Reproduce the whole listing exactly, omitting any picture it holds.

_Stored data_.
- - -
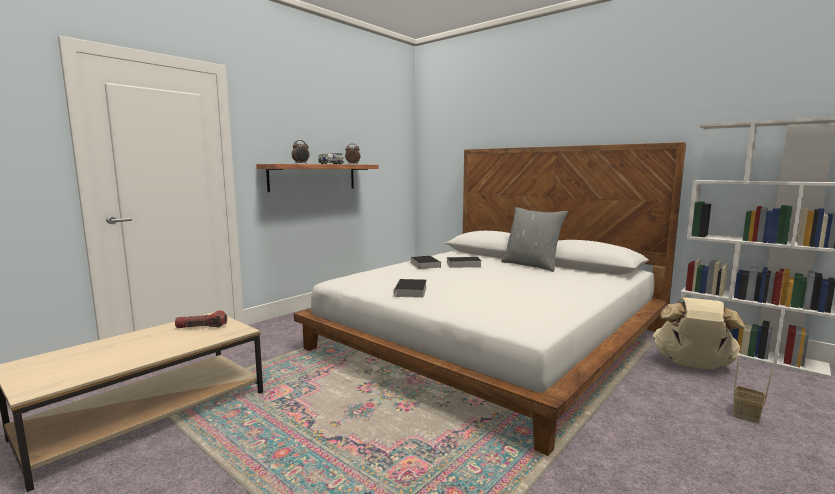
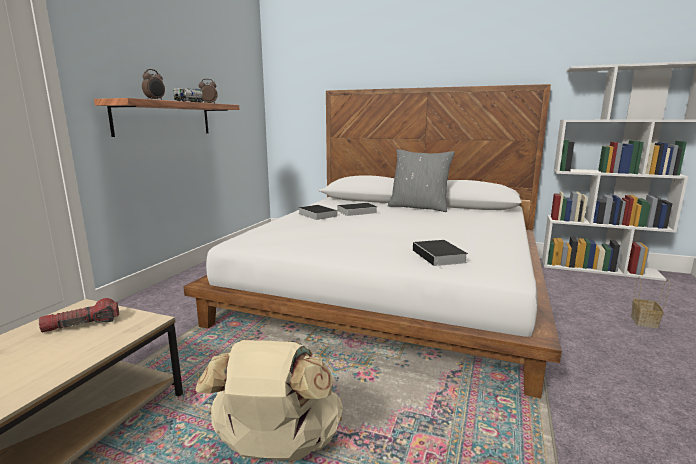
camera: 20 degrees left, 5 degrees up
(411, 291) = (338, 245): book -> book (440, 257)
(692, 365) = (572, 285): beige backpack -> beige backpack (276, 448)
- - -
_Task result_.
camera: 20 degrees left, 5 degrees up
(411, 291) = (338, 245): book -> book (440, 257)
(692, 365) = (572, 285): beige backpack -> beige backpack (276, 448)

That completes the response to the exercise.